London. Prominenter Protest gegen britische Regierung. Die will Angebot des Senders beschneiden

Wenn James Bond und seine Chefin „M“ gemeinsam der britischen Regierung die Meinung sagen, muss es ernst sein. Glaubt man der Zeitung „Telegraph“, dann führen die Mächtigen in London gerade Krieg. Krieg gegen eine Institution, die zu ihrem Land gehört wie rote Doppeldeckerbusse und Soldaten mit Fellmützen: die BBC.

Das hat nicht nur Bond-Darsteller Daniel Craig und die frühere „M“-Darstellerin Judi Dench auf den Plan gerufen, sondern weitere Größen der britischen Unterhaltungsindustrie wie Harry-Potter-Autorin J. K. Rowling und Tierfilmer-Ikone David Attenborough. In einem offenen Brief stellten sie sich hinter die Rundfunkanstalt und gegen das, was ihr drohen dürfte.

Eine „gründliche Überprüfung“ steht der BBC bevor, wie der Minister für Medien, John Whittingdale, es ausdrückt. Prüfen lassen wolle er, ob die BBC weiter „alles für alle“ produzieren oder „zielgerichteter“ arbeiten solle. Hintergrund ist, dass die gesetzliche Grundlage der BBC, die Royal Charter, nur noch bis Ende 2016 gilt. Sie legt den öffentlichen Auftrag und die Struktur der Sendergruppe fest.

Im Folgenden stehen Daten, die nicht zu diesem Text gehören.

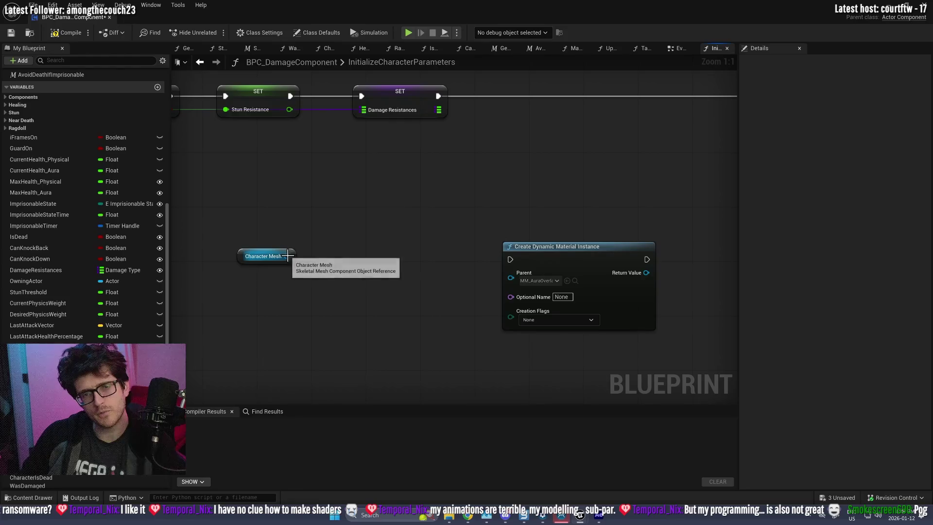
{"action": "mouse_move", "coordinate": [288, 262]}
{"action": "left_mouse_down"}
{"action": "mouse_move", "coordinate": [330, 257]}
{"action": "mouse_move", "coordinate": [337, 244]}
{"action": "left_mouse_up"}
- Add a Get Material node for the mesh and wire it into the Parent input
{"action": "type", "text": "get materia"}
{"action": "key", "text": "Return"}
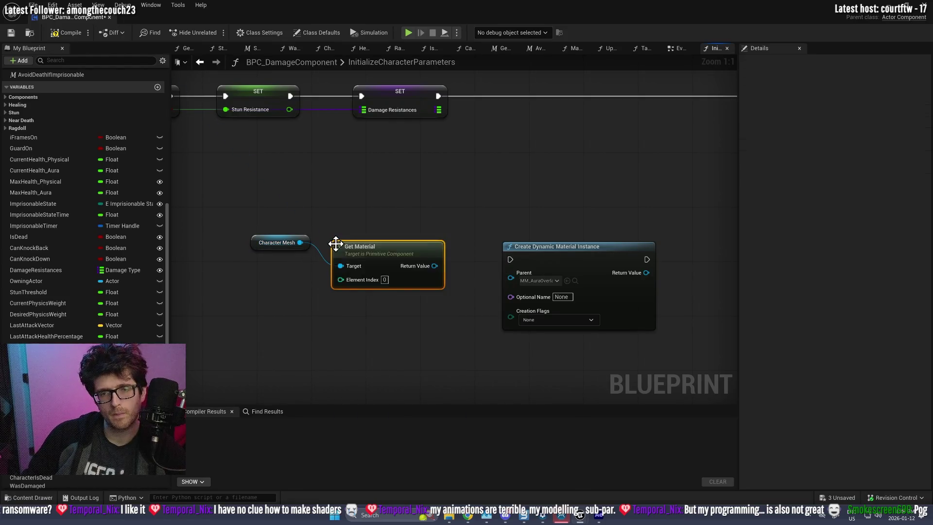
{"action": "left_click_drag", "start_coordinate": [435, 266], "coordinate": [518, 281]}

Die BBC bietet tatsächlich jedem etwas. Sie ist eine der bekanntesten, größten und in den Augen vieler auch besten Senderfamilien der Welt. Nachrichten rund um die Uhr, Dutzende nationale und regionale Fernseh- und Radiosender und ein unerschöpfliches Online-Angebot. Aus der BBC-Werkstatt kommen Serien wie „Sherlock“ und die Kult-Autosendung „Top Gear“. Regelmäßig wird ihr aber auch Verschwendung vorgeworfen, weil sie zu viel Geld für teure Stars ausgebe.

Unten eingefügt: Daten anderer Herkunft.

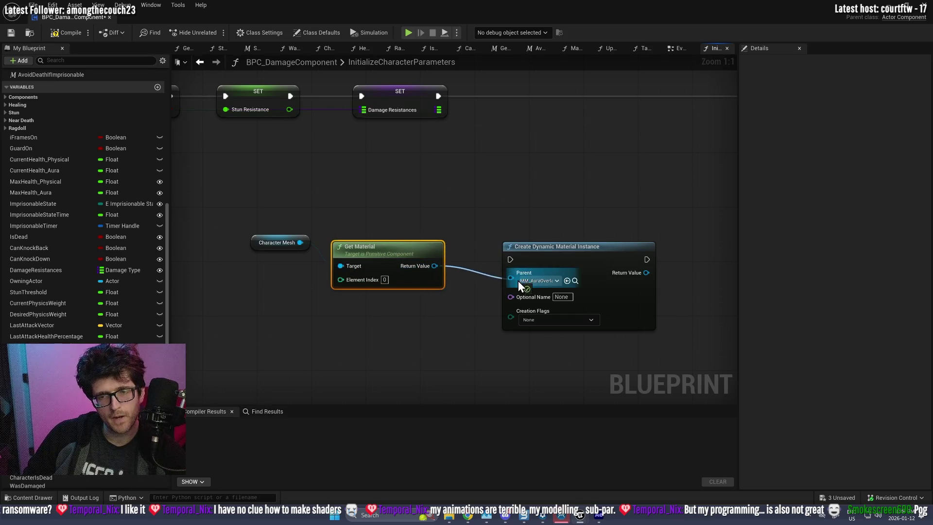
{"action": "left_click_drag", "start_coordinate": [421, 244], "coordinate": [427, 224]}
{"action": "left_click_drag", "start_coordinate": [557, 242], "coordinate": [549, 210]}
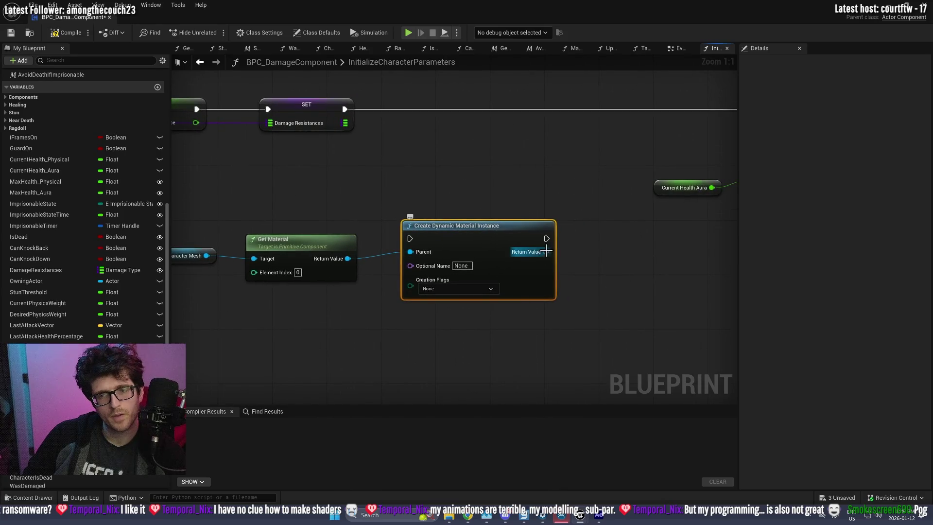
- Promote the material instance output to a variable named DynamicMaterial_Character
{"action": "left_click_drag", "start_coordinate": [546, 251], "coordinate": [575, 248]}
{"action": "left_click", "coordinate": [630, 301]}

In den vergangenen Jahren hat die British Broadcasting Corporation, dafür steht BBC, eine ihrer schwersten Krisen durchgemacht, nachdem ihrem 2011 gestorbenen Starmoderator Jimmy Savile Kindesmissbrauch in schier unglaublichem Ausmaß nachgewiesen wurde. Die Aufarbeitung lief zunächst schleppend an, das kostete die BBC Glaubwürdigkeit und einem Intendanten den Job. Am Status der Sendeanstalt in Großbritannien änderte es aber nicht grundsätzlich etwas. Der internationale kommerzielle Arm BBC Worldwide macht Millionengewinne.

Wie argwöhnisch die Politik auf diese Macht des Medienkolosses schielt, wurde zur britischen Unterhauswahl im Mai deutlich. Penibel zählten die Parteien Sendeminuten. Fast jede klagte, die BBC sei nicht neu­tral. Bei konservativen Politikern und Medien hat BBC-Misstrauen ohnehin eine gewisse Tradition.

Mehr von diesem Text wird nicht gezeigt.